Confirmed Facts and What’s Unclear
Confirmed facts
- HFMD is caused by enteroviruses, most often coxsackievirus A16 (CDC).
- Illness usually resolves on its own within 7-10 days (Duke Health).
- Vaccine is not available in the US or EU as of 2025 (CDC).
- Good hand hygiene reduces spread (CDC).
What’s unclear
- Why some adults develop severe symptoms and others none.
- Exact effectiveness of over-the-counter creams for rash.
- Whether quarantine duration should differ based on adult vs child recovery.
Expert Perspectives
“Most people with hand, foot, and mouth disease get better on their own in 7 to 10 days.”
— CDC (U.S. public health agency)
“There is no specific treatment for hand-foot-and-mouth disease. The goal is to relieve symptoms and prevent complications, such as dehydration.”
— Mayo Clinic (nonprofit medical center)
“Hand, foot and mouth disease usually clears up by itself within 7 to 10 days. There’s no cure, but you can help ease symptoms by giving your child paracetamol or ibuprofen.”
For parents navigating a child’s first illness, every bit of routine matters. Understanding your baby’s development milestones can help you gauge how they’re handling the disruption — see our guide on when babies start laughing for context on social-emotional cues.
For a more detailed symptom timeline and treatment, see the guide on detailed symptom timeline and treatment.
Frequently Asked Questions
Can hand, foot, and mouth disease recur?
Yes, because different enteroviruses can cause HFMD, a child or adult can get it more than once (CDC).
Is hand, foot, and mouth disease the same as foot-and-mouth disease in animals?
No. Foot-and-mouth disease is a different virus that affects livestock. HFMD does not come from animals (CDC).
Can hand, foot, and mouth disease cause complications?
Most cases are mild, but enterovirus 71 can rarely lead to viral meningitis or encephalitis (CDC).
How to tell if my child is dehydrated from mouth sores?
Look for fewer wet diapers, dry mouth and lips, no tears when crying, and sunken eyes. Contact a doctor if these appear (HealthyChildren.org).

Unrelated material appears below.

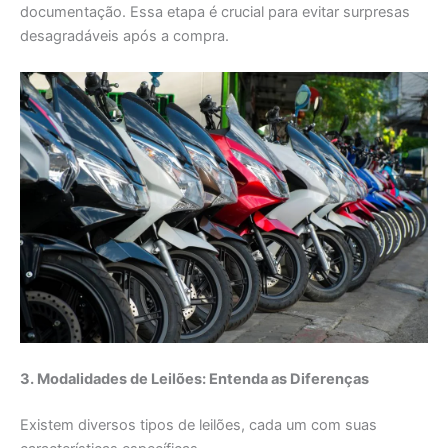
documentação. Essa etapa é crucial para evitar surpresas
desagradáveis após a compra.
3. Modalidades de Leilões: Entenda as Diferenças
Existem diversos tipos de leilões, cada um com suas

Can pregnant women get hand, foot, and mouth disease?
Yes. Pregnant women should avoid close contact with infected individuals. The risk to the fetus is low, but it’s best to take precautions (CDC).
Should I keep my child home from school with HFMD?
Yes. Keep your child home until the fever is gone for 24 hours without fever-reducing medicine and the mouth sores have healed (HealthyChildren.org).
Can hand, foot, and mouth disease affect nails?
Some children experience nail shedding a few weeks after HFMD. It is temporary and nails grow back normally (CDC).
What is the difference between HFMD and chickenpox?
Chickenpox causes an itchy, blister-like rash all over the body, while HFMD’s rash is usually on the hands, feet, and mouth. Chickenpox also has a vaccine, while HFMD does not (Mayo Clinic).
For parents and caregivers in the U.S., the choice is clear: stock up on acetaminophen, cold treats, and patience. The catch for caregivers is that there is no shortcut — but understanding the progression means you can act early, keep your child comfortable, and protect the rest of the household from a second round.